Running does not necessitate racing, and being a good racer and being a good runner do not automatically go hand in hand. To be a good racer you probably need to be a good runner in the first place, and although I’m too inexperienced to confidently say that I am a “good” racer, I take my preparation seriously, and know from my own fairly limited race experience, and the more substantial experience of the other runners in my life that when it comes to race day most of the battle takes place between your heart and head, not between your feet and the road.
The mind is the first thing to hurt in a race. It’s the first thing to say: ‘I’m not sure we can hold this pace’. The mind, in this instance, is an idiot. It doesn’t know what you want to do, what you can do.
As soon as you push it into discomfort it let’s you know about all the other more comfortable things that you could be doing in the hope that it will encourage you to pack it in, pop the kettle on, and put your feet up.
You’ve got to ignore that, and the best way I’ve found to get ready to successfully ignore those false flags is to practice.
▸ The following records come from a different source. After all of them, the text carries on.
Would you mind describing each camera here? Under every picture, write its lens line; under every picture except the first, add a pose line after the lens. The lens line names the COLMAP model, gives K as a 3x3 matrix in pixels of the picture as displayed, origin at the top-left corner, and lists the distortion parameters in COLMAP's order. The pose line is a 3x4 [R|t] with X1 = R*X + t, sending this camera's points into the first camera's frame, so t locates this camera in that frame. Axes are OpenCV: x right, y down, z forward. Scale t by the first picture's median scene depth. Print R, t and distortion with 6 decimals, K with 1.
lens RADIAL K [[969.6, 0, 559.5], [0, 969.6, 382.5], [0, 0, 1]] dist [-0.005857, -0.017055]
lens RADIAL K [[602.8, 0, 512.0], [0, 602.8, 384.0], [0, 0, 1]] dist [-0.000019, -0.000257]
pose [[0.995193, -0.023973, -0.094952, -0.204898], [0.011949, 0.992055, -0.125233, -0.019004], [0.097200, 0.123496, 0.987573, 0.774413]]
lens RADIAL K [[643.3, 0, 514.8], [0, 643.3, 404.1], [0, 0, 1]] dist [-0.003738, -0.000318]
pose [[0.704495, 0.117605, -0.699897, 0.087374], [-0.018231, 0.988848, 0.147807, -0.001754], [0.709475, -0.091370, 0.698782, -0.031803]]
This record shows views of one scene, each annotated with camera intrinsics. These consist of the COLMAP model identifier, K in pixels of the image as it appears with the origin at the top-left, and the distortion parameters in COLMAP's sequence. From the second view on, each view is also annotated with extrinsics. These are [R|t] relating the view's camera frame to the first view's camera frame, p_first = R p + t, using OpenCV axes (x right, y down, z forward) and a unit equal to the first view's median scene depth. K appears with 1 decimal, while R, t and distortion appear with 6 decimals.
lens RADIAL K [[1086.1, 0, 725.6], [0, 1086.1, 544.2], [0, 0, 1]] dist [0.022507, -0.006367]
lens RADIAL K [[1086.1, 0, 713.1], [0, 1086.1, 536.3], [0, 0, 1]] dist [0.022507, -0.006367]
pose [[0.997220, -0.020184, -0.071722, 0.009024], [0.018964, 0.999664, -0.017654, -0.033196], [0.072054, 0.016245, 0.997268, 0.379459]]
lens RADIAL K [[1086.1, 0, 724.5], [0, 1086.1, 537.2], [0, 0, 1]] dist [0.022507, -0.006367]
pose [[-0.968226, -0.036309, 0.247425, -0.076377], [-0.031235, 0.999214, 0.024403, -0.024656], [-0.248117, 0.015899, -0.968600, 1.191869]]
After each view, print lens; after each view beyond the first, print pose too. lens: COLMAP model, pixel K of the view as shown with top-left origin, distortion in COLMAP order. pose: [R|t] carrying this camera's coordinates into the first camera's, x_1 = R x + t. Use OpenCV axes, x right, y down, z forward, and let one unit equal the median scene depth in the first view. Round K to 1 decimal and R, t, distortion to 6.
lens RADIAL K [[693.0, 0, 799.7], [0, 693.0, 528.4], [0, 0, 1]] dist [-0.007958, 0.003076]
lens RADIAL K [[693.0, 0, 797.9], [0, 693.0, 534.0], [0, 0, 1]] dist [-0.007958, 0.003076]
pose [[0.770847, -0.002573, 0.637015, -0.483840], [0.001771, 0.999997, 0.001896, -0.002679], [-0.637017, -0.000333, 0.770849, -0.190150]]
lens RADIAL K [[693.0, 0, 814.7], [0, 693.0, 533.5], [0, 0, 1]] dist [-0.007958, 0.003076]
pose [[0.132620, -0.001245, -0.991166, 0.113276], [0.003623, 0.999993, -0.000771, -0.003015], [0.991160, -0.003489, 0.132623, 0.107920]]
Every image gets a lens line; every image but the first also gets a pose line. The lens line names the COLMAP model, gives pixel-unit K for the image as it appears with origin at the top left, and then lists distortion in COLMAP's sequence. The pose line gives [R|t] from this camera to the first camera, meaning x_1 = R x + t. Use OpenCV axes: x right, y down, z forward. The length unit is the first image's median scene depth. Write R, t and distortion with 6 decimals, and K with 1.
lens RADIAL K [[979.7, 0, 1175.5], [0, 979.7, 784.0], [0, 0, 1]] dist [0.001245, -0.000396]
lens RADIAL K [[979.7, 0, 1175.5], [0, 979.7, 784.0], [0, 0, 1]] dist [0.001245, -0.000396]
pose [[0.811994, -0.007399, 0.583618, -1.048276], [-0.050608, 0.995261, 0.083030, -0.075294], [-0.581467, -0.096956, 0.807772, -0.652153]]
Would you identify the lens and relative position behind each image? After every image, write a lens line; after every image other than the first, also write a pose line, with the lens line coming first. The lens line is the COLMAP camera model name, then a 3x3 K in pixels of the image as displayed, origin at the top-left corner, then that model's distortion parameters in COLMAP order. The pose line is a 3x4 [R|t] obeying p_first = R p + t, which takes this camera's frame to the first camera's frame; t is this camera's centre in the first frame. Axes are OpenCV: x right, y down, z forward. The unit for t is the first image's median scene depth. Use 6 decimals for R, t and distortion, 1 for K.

For the most part training should be a measured affair. For the most part it should only be comfortably uncomfortable, a gentle pushing of the envelope. That is how you get fitter and faster – with patience. You put the miles in, gradually increasing the ferocity of your efforts, making marginal gains. But getting fitter and faster is only half the battle. For the mental war that a race engages you in, you have to practice that hurt which burns in the back of your brain.
Since I am currently in training for a 10k, the best way for me to do that was to run a hard 5k.

I finished the trial in 17:15, a considerable personal best that I am particularly pleased with as, once again, it was run solo. I would like to say that it was a controlled, measured effort, that I knew the splits which I had to run and stuck to those limits and executed a plan but, as I often find with the 5k, it was absolutely not. It was a gruelling run. It hurt. I wanted to give up after a mile, and for every minute which passed beyond that my mind sent me the same message: stop, stop, stop, stop, stop.
In not stopping, in not slowing, I have banked a vital piece of preparation. A 10k, for me anyway, always seems like far less brutal effort than the relentless 5k, but there will be a point (probably several points) in my upcoming race when my mind will try to convince me that my efforts are fruitless, that the pain is pointless, and that I should stop or slow down. There is no way to stop those thoughts from coming, but by anticipating them, by knowing their falsity, and by practising battling them, I can stand on the start line confident that they will not hamper my success.